Surgeons did not see AVFs very often in someone so young so they sent Melissa to Boston Children’s Hospital.  Three surgeries over the next six months yielded no success.

“Before each procedure, we were sure it would work. After each procedure I had to be the one to tell her it didn’t,” says Tricia.

It is now the beginning of January and Tricia is despondent.

“Melissa had already been through so much. When the aneurysm ruptured, she had neurological deficits. She had to relearn how to walk, climb stairs, dress herself, shower and cut her food.”

She also was a ticking time bomb. Every movement risked loss of the neurological function Melissa worked so hard to regain.

Tricia took to Facebook for one final attempt at finding a solution.

“Dr. Christina Kwasnica, a Facebook friend and sorority sister from University of Arizona, saw the post. She works at Barrow,” says Tricia. “She suggested we bring Melissa to Phoenix.”

Tricia sent Melissa’s MRI to Dr. Kwasnica, medical director of neuro-rehabilitation at Barrow, for a once over by Barrow experts.

“I believe strongly in what we do,” says Dr. Kwasnica. “I also knew this surgery was high risk, high reward. But who better to do it than Dr. Lawton?”

Michael Lawton, MD, is the president and CEO of Barrow. Dr. Lawton has done approximately 900 operations for AVMs in the brain and over 100 operations for AVFs in the spinal cord. That kind of experience is invaluable in the operating room.

“We had so much to consider as a family,” says Tricia, who along with husband Brian, and sons Jason and Kevin, took a month to stare down every scenario including the possibility of Melissa becoming a quadriplegic.

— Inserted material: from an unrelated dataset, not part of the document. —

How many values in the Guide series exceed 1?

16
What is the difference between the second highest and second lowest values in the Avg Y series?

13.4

Melissa did some research of her own. While perusing Barrow’s website, she came across the story of another young woman, Ivy Goldson, who was paralyzed when an arteriovenous malformation (AVM) ruptured on her spine. Dr. Lawton performed Ivy’s surgery after others called it too risky.

“If her result was positive, why not me?” Melissa asked.

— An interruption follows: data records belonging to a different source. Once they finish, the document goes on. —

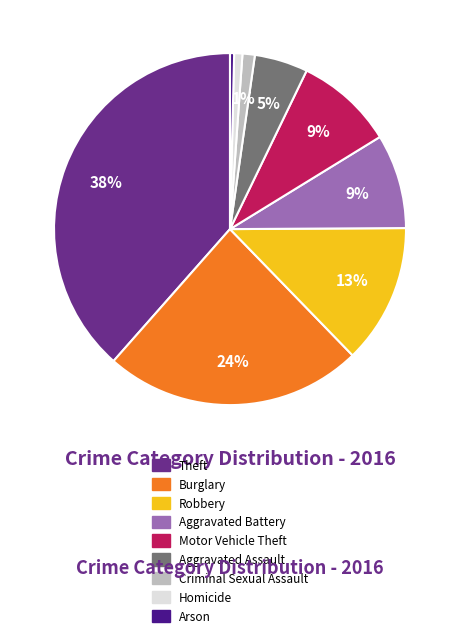

What is the largest slice in the pie chart?

Theft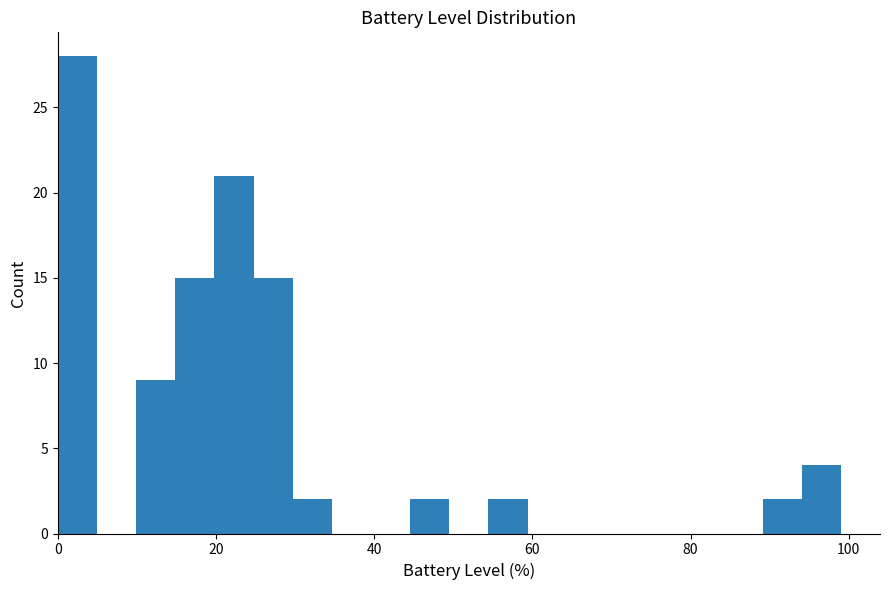

Read against the x-axis, roughly where is the centre of the tallest bar?

2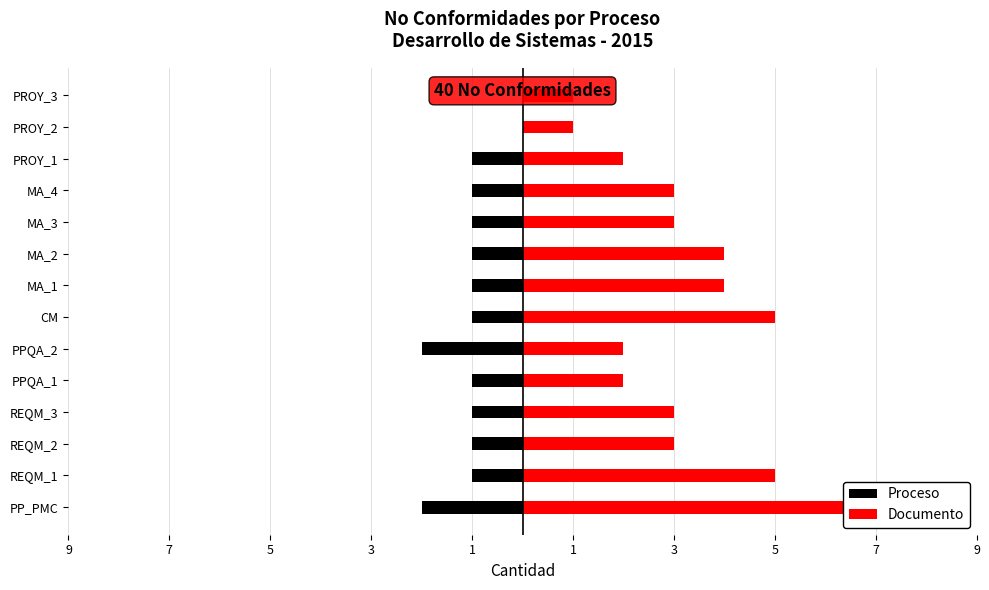

True or false: Proceso has a value of -1 at PPQA_2.

False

That’s when the family decided to come to Barrow and put Melissa’s future in Dr. Lawton’s hands.  The procedure was March 21. Dr. Lawton meticulously closed off the abnormal tangle of arteries on the spinal cord and restored the normal circulation of the spinal arteries and veins. Postoperative angiography ensured the surgery was successful – at last.

“A day after the procedure, she was walking,” says Tricia.

Homecoming to Senior Prom

The Izzios returned to Massachusetts April 1. Five days later, Melissa attended an event for students accepted to Endicott College where she’s going in the fall. She walked a 5K in honor of a teammate with cystic fibrosis May 5. Her senior prom was May 10. Even after missing nearly four months of her senior year, Melissa graduated June 2. Three months after the risky surgery performed by Dr. Lawton, Melissa completed the 5K Color Run in Boston. She ran half and walked the other half.

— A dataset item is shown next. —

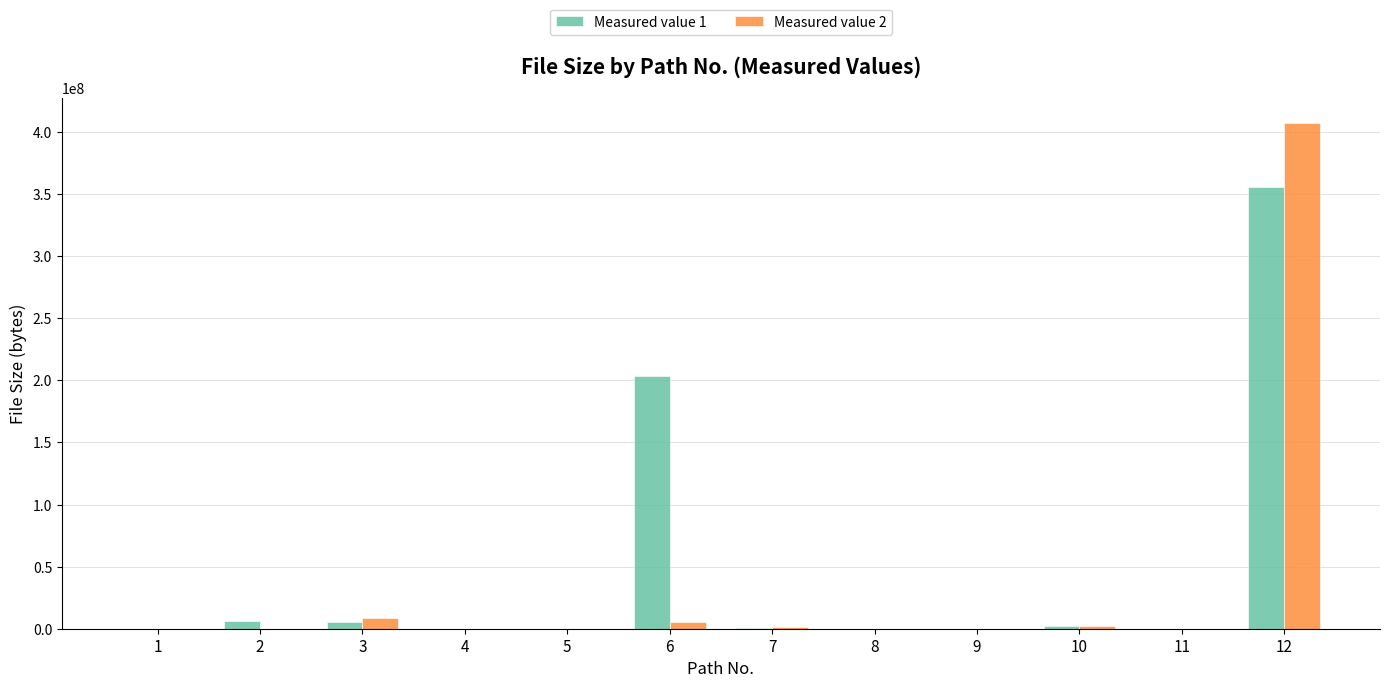

Between 3 and 8, which series saw the biggest shift?

Measured value 2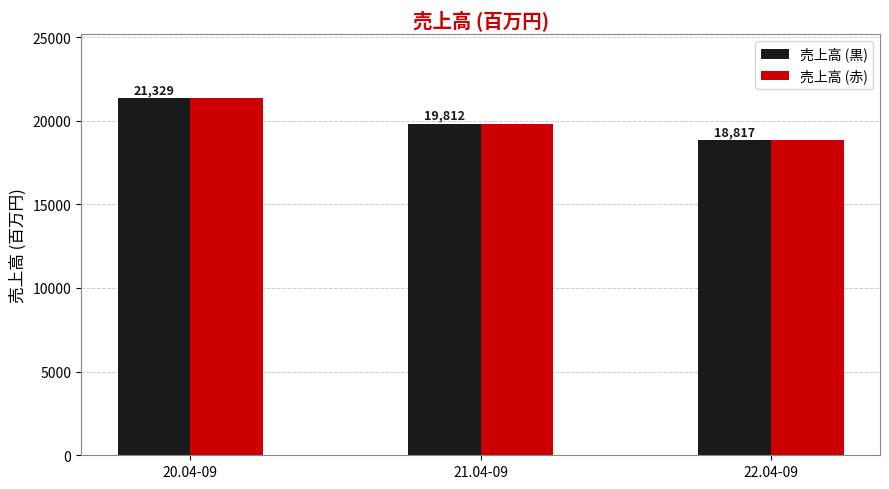

Rank the categories by 売上高 (黒) value from highest to lowest.

20.04-09, 21.04-09, 22.04-09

“As an athlete, she learned to push through injuries and pain,” says Tricia. “Many of her care providers call her a miracle.”

Tricia planned a family vacation, a cruise to the Caribbean. She wasn’t sure they’d be able to go but there were family milestones approaching; Melissa’s graduation, Jason’s graduation from University of Rhode Island and Kevin’s acceptance into the doctoral program at Western New England University’s  College of Pharmacy and Health Sciences.

“We were advised to cancel the trip because there were so many things that could go wrong,” says Tricia. “Now it’s a second chance for my family.”

Tricia is thankful for many things. She’s thankful Melissa is recovering. She’s thankful that Dr. Kwasnica guided her family through the harrowing journey. She’s thankful Dr. Lawton and Barrow helped her daughter heal. Sharing Melissa’s story is a way to pay it forward.

“If we can help one family get to Dr. Lawton,” says Tricia. “It was all worth it.”